Les priorités économiques sont elles également des priorités
politiques ? - 30/12/06
A77, de l’agitation… et pas
d’avancées
Un point clef du
manque d’attractivité de la Nièvre est son enclavement. La
première des priorités doit donc être la poursuite de l’A77,
réalisation cruciale et urgente pour notre département. Bien
qu’il soit incompréhensible qu’elle n’est déjà était faite
pendant les deux septennats de M. Mitterrand, ou les 5 années de
présence de M. Jospin à Matignon, il faut aujourd’hui tout
mettre en œuvre pour résoudre ce problème. Malheureusement, si
certains élus se sont saisis du dossier, cela ressemble surtout
à une gesticulation médiatique pré-électorale, qui ne trouve pas
de traduction en actes.
La réalité est
qu’aujourd’hui la seule solution qui puisse permettre
l’achèvement de l’A77, au moins pour sa partie nivernaise, est
le cofinancement des travaux par l’État d’une part et les
collectivités territoriales (département et la région) d’autre
part. Le problème est que le Conseil général de la Nièvre semble
résolument opposé à cette solution.
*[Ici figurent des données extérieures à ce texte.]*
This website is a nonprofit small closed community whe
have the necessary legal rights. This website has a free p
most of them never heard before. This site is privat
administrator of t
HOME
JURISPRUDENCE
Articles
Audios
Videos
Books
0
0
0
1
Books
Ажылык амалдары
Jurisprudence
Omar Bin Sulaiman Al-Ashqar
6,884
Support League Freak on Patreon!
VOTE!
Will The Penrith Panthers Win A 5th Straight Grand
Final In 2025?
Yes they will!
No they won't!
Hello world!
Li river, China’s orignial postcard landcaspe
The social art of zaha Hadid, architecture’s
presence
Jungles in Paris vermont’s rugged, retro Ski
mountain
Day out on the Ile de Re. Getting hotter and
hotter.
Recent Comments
En 2004, lors de la
discussion concernant le financement du contournement de Moiry,
la région – alors dirigée par la droite – avait ainsi donné son
accord de principe au financement d’une partie des travaux de
cette portion. Or, le département ayant pour sa pour part refusé
d’effectuer la même démarche, le dossier n’a pu aboutir…
Le 15 décembre
dernier, le Conseiller général d’opposition Daniel Rostein a
avancé une nouvelle proposition pour sortir de l’impasse
actuelle : la conclusion d’un accord avec l’État, pour permettre
l’avance par le Département du montant des travaux d’achèvement
de la portion nivernaise de l’A77 (23km pour 123 M€). En échange
l’État s’engagerait à rembourser cette somme au terme d’une
période de 7 ans. L’objectif était de permettre aux travaux de
commencer dès 2007. Avec le concours de la région à hauteur de
50% du montant, le poids annuelle de cette avance n’aurait-été
pour la Nièvre que de 8,75 millions d’euros, soit moins de 15%
du budget investissement du Conseil général.
Intéressante, cette
solution a pourtant était immédiatement rejetée par le Président
du Conseil général. Selon M Charmant, elle pèserait sur le
budget départemental et nécessiterait de contracter un emprunt
dont le coût annuel des intérêts serait de 315 000 €. Bien sur,
l’idée de financer cette dépense, pour un équipement unanimement
jugé impératif et urgent, en réduisant légèrement le budget de
fonctionnement du Conseil général (dont 64% est consacré à
l’action sociale) n’a pas été évoquée.
Quant aux travaux,
seul la réalisation de la portion Nevers - Magny-Cours devrait
être assurée par l’État mais sans doute pas avant trois ans.